Tasks to perform
a. Name every person mentioned in the excerpt from the autobiography Newk below, counting each person only once.
b. In the excerpt from the autobiography Newk below, reproduce word for word the passage from "I told tournament" to "of the world.".

Selected passage
+ + + + +

From John Newcombe’s autobiography Newk:
I was really in no mood to play in the 1975 Australian Open, which began in the last week of ’74 at Melbourne’s Kooyong. I wanted to relax and have fun with family and friends over Christmas, and for some time, I’d been arguing the point with the organisers of the Open. Many players were skipping the event because they refused to sacrifice Christmas. I argued that if only it could be put back a few weeks, till the end of January, there’s be a stellar list of competitors.
I told tournament director John Brown that I wouldn’t be playing. I was jaded, I wasn’t motivated, and not having played in a tournament for nearly two months I was rusty and about 4 kilos overweight. I told Brown that the only thing that could make me reconsider would be if Jimmy Connors was competing – and I was sure he’d be giving the Open a miss. Then, 11 days before the tournament, Brown rang me and said that Connors had decided to play, and asked whether this changed my decision. ‘Give me an iron-clad guarantee that Jimmy is definitely going to be there, and I’ll sign up right now,” I replied. Jimmy was coming, and it was on: the tennis championship of the world.

+ + + + +

Dataset excerpt

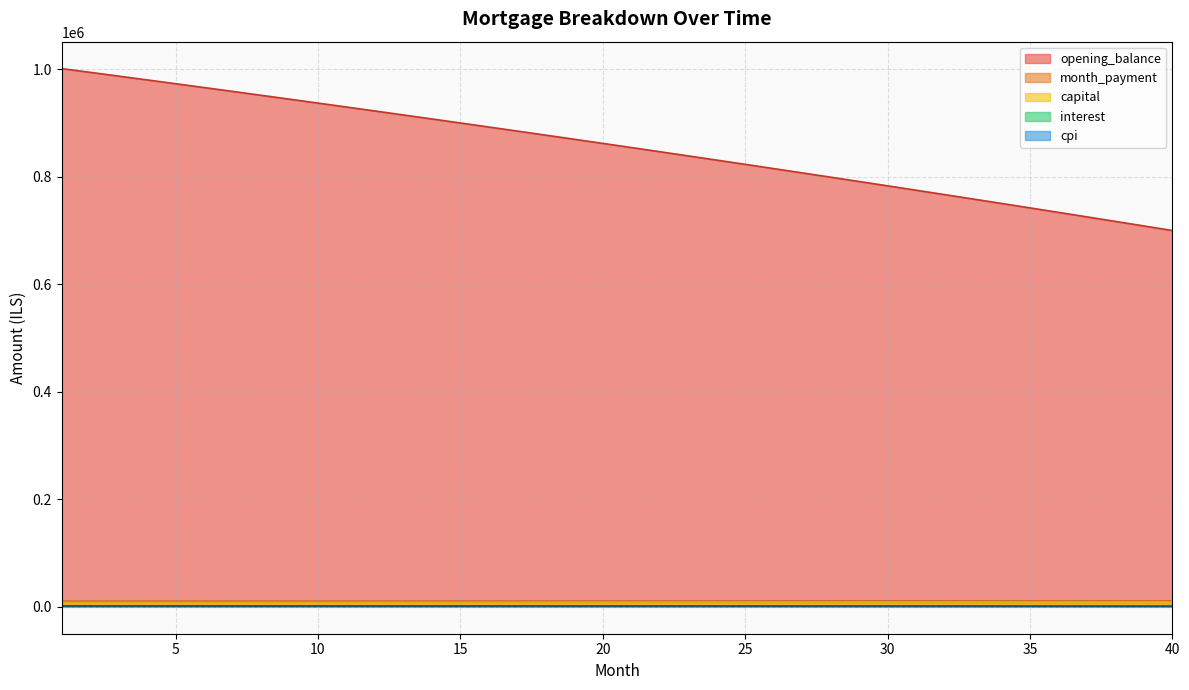

List the labels in order of interest value, smallest first.

40, 39, 38, 37, 36, 35, 34, 33, 32, 31, 30, 29, 28, 27, 26, 25, 24, 23, 22, 21, 20, 19, 18, 17, 16, 15, 14, 13, 12, 11, 10, 9, 8, 7, 6, 5, 4, 3, 2, 1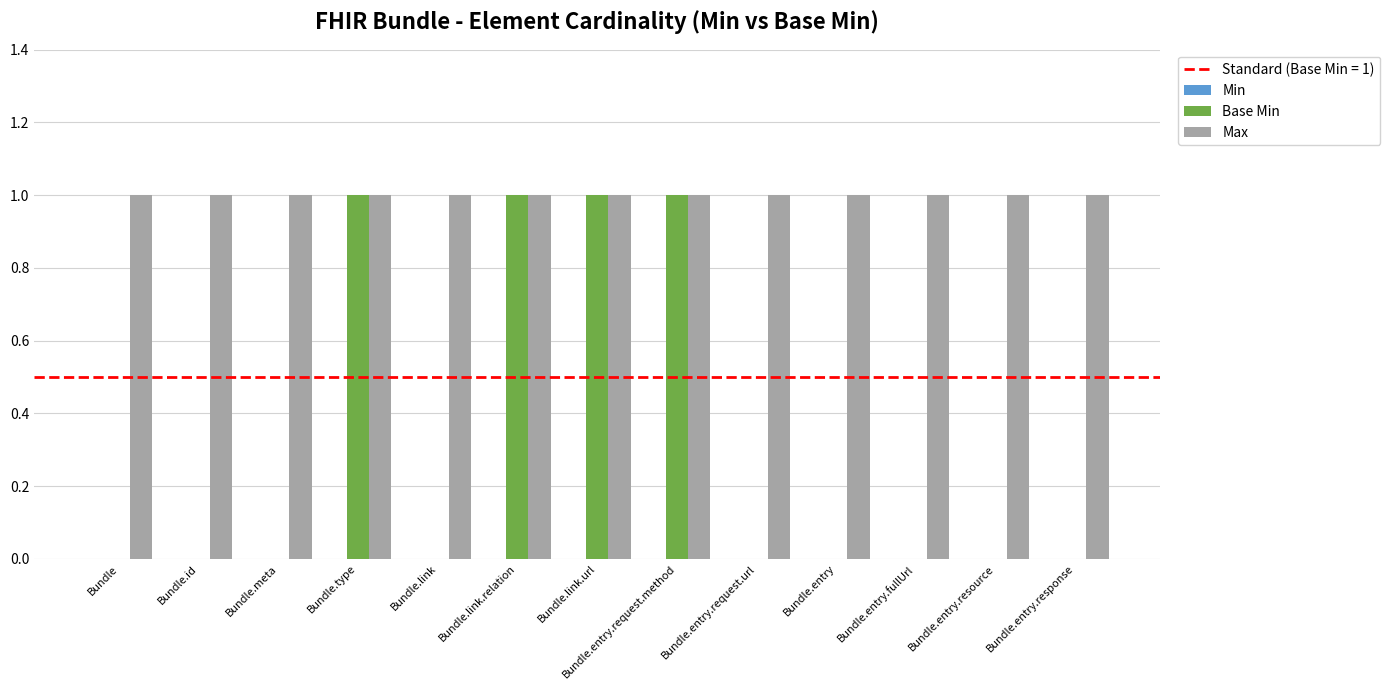

What is the sum of all Base Min values?

4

+ + + + +

Solutions to the tasks
a. John Newcombe, John Brown, Jimmy Connors

b.
I told tournament director John Brown that I wouldn’t be playing. I was jaded, I wasn’t motivated, and not having played in a tournament for nearly two months I was rusty and about 4 kilos overweight. I told Brown that the only thing that could make me reconsider would be if Jimmy Connors was competing – and I was sure he’d be giving the Open a miss. Then, 11 days before the tournament, Brown rang me and said that Connors had decided to play, and asked whether this changed my decision. ‘Give me an iron-clad guarantee that Jimmy is definitely going to be there, and I’ll sign up right now,” I replied. Jimmy was coming, and it was on: the tennis championship of the world.